Supporters wish they’d gotten a bigger head start on organizing. Gainesville found itself in an envious political position last year: committed to taking action on housing and possessing the votes to do so. But the city had no established pro-housing organizing infrastructure. When Gainesville is For People formed in 2022, the city had already waded into a community engagement process for zoning reform.

“We did have a pro-housing advocacy group form, but it was very late in the process. As much as they tried to make an impact, the narrative had really already been written,“ said former Mayor Lauren Poe, who championed the zoning reform effort last year.

Supporters also lamented alarmist messaging that they feel contributed to the plan’s defeat. “The scare tactics on the other side kinda convinced people that large student-oriented apartment complexes were going to go up and their single-family neighborhood to single-family homes would no longer be legal, that no more single-family homes will be built,” said Poe. “And with that level of misinformation out there, it's really tough to counter.”

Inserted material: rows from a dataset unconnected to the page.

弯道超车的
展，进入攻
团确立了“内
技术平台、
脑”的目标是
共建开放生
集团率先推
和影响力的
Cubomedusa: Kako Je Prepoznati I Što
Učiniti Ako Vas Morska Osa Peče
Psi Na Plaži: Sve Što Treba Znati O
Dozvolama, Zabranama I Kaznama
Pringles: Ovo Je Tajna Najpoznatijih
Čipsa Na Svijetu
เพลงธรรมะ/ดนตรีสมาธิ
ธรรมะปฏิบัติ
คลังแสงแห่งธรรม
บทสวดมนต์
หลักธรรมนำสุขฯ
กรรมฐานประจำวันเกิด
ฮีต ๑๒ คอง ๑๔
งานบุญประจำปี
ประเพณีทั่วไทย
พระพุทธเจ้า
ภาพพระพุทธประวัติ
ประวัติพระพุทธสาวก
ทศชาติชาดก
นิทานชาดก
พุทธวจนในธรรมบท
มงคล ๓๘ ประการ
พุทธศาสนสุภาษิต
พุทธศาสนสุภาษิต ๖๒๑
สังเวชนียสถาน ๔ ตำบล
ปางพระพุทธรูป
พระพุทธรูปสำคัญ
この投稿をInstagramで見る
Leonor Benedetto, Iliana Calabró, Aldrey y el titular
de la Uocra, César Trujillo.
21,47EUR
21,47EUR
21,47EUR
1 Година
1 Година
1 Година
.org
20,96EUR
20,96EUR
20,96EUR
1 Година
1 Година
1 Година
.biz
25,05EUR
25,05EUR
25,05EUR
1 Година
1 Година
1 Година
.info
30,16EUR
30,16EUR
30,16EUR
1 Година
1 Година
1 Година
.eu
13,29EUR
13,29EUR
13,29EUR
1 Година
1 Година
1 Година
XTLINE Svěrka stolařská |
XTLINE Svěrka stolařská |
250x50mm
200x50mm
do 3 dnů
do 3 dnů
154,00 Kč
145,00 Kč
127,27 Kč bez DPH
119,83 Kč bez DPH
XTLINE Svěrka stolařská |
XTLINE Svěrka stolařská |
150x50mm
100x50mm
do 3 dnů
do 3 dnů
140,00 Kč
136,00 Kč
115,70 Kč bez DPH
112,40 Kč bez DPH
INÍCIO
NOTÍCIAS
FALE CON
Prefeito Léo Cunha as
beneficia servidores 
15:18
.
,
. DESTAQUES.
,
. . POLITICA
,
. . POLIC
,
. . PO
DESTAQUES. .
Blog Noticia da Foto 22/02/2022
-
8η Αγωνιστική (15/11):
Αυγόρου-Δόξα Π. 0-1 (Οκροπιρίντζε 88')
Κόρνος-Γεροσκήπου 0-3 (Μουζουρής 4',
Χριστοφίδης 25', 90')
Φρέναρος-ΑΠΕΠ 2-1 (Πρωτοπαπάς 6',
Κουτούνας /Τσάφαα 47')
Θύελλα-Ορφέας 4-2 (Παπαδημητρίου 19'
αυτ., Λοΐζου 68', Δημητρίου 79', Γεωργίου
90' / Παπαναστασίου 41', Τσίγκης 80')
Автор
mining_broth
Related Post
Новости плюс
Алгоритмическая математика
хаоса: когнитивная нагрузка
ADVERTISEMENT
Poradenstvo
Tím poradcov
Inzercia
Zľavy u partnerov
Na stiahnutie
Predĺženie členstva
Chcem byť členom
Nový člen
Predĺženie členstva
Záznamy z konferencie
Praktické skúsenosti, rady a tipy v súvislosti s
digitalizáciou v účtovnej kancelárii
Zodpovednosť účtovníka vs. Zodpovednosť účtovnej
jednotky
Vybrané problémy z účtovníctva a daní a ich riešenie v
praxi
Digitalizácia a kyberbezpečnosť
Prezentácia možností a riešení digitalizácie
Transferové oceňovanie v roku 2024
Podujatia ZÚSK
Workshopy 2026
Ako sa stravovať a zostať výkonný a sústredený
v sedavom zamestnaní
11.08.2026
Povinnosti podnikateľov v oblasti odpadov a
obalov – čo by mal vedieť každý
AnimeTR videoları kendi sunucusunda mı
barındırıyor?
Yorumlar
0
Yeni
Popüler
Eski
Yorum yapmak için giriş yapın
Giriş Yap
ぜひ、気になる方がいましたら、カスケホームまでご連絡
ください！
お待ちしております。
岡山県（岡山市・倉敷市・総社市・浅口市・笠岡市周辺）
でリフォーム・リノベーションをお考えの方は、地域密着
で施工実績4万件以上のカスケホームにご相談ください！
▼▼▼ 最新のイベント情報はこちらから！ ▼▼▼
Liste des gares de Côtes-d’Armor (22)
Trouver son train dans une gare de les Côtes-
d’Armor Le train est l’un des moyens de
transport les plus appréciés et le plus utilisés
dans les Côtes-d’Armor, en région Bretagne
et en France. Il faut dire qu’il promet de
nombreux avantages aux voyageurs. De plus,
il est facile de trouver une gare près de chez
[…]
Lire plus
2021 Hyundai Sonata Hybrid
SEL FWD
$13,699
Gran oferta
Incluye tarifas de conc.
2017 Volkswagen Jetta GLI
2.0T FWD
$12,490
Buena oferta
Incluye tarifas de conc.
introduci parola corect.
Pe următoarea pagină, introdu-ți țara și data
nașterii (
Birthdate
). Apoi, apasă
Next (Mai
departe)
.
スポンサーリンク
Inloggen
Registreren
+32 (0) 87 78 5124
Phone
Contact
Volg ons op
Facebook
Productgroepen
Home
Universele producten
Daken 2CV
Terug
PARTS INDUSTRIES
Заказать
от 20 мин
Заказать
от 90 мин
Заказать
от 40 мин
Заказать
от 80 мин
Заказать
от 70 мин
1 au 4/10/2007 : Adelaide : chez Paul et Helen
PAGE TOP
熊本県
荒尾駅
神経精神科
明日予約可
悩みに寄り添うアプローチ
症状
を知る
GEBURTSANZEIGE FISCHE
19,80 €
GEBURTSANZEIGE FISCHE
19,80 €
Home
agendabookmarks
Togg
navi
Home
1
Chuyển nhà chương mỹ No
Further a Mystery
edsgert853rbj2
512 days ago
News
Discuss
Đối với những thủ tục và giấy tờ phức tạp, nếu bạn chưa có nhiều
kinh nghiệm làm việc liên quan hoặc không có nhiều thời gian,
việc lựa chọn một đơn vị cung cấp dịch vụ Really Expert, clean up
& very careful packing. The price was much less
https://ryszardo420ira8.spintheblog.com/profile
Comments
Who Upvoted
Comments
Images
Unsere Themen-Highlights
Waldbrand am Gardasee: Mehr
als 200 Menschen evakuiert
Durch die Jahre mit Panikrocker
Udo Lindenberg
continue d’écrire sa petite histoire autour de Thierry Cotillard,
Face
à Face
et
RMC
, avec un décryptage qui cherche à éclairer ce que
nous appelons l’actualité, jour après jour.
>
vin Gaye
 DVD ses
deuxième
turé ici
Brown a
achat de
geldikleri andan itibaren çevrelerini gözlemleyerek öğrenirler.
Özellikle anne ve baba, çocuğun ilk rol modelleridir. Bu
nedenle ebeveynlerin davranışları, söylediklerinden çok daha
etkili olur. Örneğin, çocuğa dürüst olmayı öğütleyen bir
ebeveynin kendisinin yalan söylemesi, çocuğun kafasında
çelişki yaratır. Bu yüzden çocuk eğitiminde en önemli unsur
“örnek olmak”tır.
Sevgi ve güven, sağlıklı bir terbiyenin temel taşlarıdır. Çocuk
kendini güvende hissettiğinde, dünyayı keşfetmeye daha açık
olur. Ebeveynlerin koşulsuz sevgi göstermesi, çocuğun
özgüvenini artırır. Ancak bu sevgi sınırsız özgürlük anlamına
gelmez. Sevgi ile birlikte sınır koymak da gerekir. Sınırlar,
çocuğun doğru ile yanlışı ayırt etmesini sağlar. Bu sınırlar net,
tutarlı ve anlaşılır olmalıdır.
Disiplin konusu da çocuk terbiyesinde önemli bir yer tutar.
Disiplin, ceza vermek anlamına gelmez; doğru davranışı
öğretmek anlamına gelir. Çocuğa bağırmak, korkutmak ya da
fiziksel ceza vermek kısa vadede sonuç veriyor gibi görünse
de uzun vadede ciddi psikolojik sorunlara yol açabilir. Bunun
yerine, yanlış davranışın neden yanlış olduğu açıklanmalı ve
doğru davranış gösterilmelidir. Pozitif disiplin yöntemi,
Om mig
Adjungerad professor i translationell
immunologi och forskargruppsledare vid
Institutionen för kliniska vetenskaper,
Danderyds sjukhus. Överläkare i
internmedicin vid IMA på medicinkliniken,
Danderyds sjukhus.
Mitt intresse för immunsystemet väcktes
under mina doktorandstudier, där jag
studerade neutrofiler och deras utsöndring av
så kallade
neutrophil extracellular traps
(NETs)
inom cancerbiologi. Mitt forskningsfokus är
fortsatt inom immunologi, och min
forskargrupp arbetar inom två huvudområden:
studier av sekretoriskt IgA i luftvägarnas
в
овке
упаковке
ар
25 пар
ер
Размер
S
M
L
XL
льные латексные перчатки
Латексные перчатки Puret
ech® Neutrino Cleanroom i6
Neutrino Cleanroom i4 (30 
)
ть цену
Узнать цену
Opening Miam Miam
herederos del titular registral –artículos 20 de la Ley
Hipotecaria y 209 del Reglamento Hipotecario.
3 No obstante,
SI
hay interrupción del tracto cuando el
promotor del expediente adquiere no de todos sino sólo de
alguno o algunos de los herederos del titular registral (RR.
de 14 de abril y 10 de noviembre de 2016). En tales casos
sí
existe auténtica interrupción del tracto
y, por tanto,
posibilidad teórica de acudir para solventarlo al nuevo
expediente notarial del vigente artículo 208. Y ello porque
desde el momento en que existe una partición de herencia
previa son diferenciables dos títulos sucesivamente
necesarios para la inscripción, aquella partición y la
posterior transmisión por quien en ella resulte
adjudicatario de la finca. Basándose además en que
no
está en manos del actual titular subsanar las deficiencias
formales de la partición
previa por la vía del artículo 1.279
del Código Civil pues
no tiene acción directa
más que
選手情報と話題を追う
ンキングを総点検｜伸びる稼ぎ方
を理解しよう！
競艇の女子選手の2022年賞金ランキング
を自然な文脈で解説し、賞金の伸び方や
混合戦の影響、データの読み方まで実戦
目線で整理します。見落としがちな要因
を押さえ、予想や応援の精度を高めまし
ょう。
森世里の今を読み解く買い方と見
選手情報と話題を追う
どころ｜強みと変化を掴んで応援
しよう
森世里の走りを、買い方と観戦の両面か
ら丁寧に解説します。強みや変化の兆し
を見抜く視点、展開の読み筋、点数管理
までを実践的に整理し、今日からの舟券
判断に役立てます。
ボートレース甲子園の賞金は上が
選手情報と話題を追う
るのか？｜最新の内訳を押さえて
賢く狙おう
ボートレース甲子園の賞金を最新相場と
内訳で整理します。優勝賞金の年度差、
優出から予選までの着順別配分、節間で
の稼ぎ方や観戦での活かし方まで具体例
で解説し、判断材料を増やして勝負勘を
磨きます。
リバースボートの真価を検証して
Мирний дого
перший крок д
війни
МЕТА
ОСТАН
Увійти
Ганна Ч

In Decatur, Georgia, where the city commission recently took the first step toward a similar blanket upzoning, city commissioner Lesa Mayer heard arguments about property values and crime. “I think that it's time for us to be very clear on the fact that most of those positions are rooted in unconscious bias and systemic racism, period,” said Mayer.

Just what to call the changes to single-family neighborhoods — “eliminating single-family zoning,” “housing diversity” or “missing middle housing,” to name a few options — has been hotly debated by advocates and opponents of zoning reform.

Decatur’s pro-housing coalition, including Mayer and the Coalition for a Diverse DeKalb, are trying different messaging than Gainesville’s campaign to “end exclusionary zoning.” While not shying away from zoning’s racist history, Mayer emphasized offering residents a range of housing options. 

“Talking about housing diversity is a better approach because if we can’t guarantee affordability of every unit, then it really doesn't need to be an affordable housing conversation. It can be a component of affordable housing conversation, but it can’t be the conversation,” said Mayer.

In Gainesville, repealing the zoning reform plan requires a second, largely procedural vote in the coming weeks. All parties expect the repeal to proceed.

Jason Sanchez doesn’t think this setback in Gainesville will slow YIMBY momentum in Florida and elsewhere across the country. “In Florida we’ve had new groups pop up, so it’s kind of exciting,” he said. “We’ve got Orlando, St. Petersburg, Tampa and Miami.” 

Mayor Ward hasn’t ruled out passing some of the plan’s policies, such as lot splitting, individually. And former Mayor Poe still has hope Gainesville will come around. “Any systemic change will be controversial,” he said. “And that is not enough reason to abandon it.”